Took a week off mid-July and went to Le Marche in Italy. We drove down from the French Alps through the Mont Blanc Tunnel and reached Modena for lunch. The place I had hoped to find, ‘Restaurant Lauro’ full of car memorabilia, seemed to have disappeared, but fortunately I had an old Michelin red Guide to Italy and it helped us out with somewhere else. It was Sunday and Modena was like a ghost town – don’t know if this is always the case on Sunday, or just in summer. We found a great restaurant, Zelmira with a few people sitting outside (where it was almost too hot to sit), and we followed what others were doing and ordered 50cl of house red Sangiovese with ice! It worked perfectly with the first pasta of the trip.
We were staying for 6 nights in Le Marche in the Verdicchio dei Matelica DOC (western, more inland and I think, higher in altitude than the better known Verdicchio dei Castelli di Jesi DOC). We bought some bottles in Matelica after a tasting at the Enoteca Communale and were not disappointed with these or any that we drank in various restaurants and bars. They were invariably fresh, clean, quite delicate, ideal for summer and flexible with food. Whereas the cheaper ones don’t have much character, better ones showed more depth and a slightly stoney, dried fruit character. Belisario is the largest producer with a good range at different levels and we also found some good wines from La Monacesca.
A tip if by any chance you are in Matelica: Armani have a factory shop on the northern side of the town … it just has a big sign ‘Factory Shop’ – Armani is in very small letters!

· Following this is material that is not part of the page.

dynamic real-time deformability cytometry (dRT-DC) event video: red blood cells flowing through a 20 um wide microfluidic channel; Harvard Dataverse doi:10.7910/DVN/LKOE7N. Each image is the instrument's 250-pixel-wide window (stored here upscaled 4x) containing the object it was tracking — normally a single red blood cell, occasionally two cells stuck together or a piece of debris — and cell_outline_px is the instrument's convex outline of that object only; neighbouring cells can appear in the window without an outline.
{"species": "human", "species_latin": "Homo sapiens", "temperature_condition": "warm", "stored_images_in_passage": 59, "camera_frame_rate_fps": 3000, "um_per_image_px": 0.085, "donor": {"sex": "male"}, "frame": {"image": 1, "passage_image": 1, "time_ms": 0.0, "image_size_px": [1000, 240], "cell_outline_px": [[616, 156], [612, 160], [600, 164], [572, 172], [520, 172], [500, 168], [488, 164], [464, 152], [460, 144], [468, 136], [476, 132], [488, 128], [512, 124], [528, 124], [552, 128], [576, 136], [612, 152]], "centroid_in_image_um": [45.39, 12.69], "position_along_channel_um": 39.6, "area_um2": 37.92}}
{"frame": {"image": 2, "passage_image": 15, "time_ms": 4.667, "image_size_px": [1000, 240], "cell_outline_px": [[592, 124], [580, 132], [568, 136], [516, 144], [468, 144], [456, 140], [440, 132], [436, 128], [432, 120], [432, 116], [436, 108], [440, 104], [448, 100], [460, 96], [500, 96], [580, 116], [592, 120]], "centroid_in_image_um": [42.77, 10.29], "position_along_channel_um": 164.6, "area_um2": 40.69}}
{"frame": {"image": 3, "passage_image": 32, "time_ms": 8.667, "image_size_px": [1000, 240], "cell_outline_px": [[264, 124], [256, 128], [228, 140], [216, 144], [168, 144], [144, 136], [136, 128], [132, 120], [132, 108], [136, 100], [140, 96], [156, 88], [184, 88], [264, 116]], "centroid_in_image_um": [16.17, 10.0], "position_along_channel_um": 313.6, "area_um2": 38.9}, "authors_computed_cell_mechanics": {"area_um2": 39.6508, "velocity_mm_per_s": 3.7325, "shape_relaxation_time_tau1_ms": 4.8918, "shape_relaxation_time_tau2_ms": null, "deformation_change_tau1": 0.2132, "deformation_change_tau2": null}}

What struck us in particular was that whenever you order a drink in a bar here, you get served a substantial snack. In fact on several occasions at lunchtime, I saw someone – usually on their own – effectively have their lunch, by ordering two drinks. Snacks are normally be olives, nuts, but also mini-sandwiches, focaccia and/or pizza chunks. Drinkable wine by the glass is always easy to come by too. Oh, to find something similar in France! See an article that Jancis Robinson wrote about this after a recent visit she made to Tuscany:
A good restaurant to visit between Castelraimondo and Matelica is Il Giardino degli Ulivi. Billed as ‘Agriturismo’ it’s an old house converted into a little restaurant with rooms on the edge of a village with a horse farm attached. Looked nice to stay in. There is simply one set meal – delicious antipasta (photo by Brett, above), classic pasta tomato dish, an unexpectedly tasty turkey main course and yummy puddings. We ended up sharing a table with a delightful Italian couple who fortunately spoke English! I asked them, once I had got to know them a bit about what ‘Agriturismo’ really means – and got a wry smile. “It’s political” … if you want to do up your house and you promise to offer rooms to let with food, or a restaurant using ingredients from your own land, you can get a big grant! So, they are not necessarily all that they seem. This one was good though, but the name ‘Agriturismo’ doesn’t really work in English. Found this blog also talking about the term:
En route back we had a Saturday evening in Bologna, and found a few places closed for summer, but did manage to go to what we thought was a wine bar and turned out to be more of a restaurant: Cantina Bentivoglio – we thought they had jazz every night, but it turns out that in summer it’s more lucrative for them to rent out the jazz room to groups – there was a huge German group when we were there, who ended up singing … The main restaurant where we were was very atmospheric with some impressive empty bottles/magnums on display. We decided to go south for the wines, rather than drink the local Lambrusco, and drank a half of delicious Grillo white followed by a Taurasi 2005. Excellent!
Our final Italian stop was in Courmayeur below Mont Blanc, where we were able to find a good bottle shop open to buy a selection of Italian reds to take back for a change from French wines. The mountain town was full of wealthy Italians from further south cruising the expensive shops, wrapped up in warm clothes to protect against the cool mountain air, a contrast to the consistent 36°C+ temps further south. We ate in a local restaurant – Italian Alpine food (subtly different from French Alpine food – fonduta, not fondue, cheese melted into milk for Brett and I ate a filling venison stew with polenta – not seasonal, but good). We washed it down with a light Aosta red – Torette, which did the trick well.
As I’ve always thought, you can eat better in Italy than France as a general rule, unless you are addicted to the really rich creamy, salty French style. And the wines are consistently good in quality, again, more so than in some parts of France.
AND, feedback from www.winetravelguides.com subscribers is – no surprise – telling me that Italy is the priority for new Guides once I’ve managed to get the site going well enough to justify expanding beyond France. Can’t wait!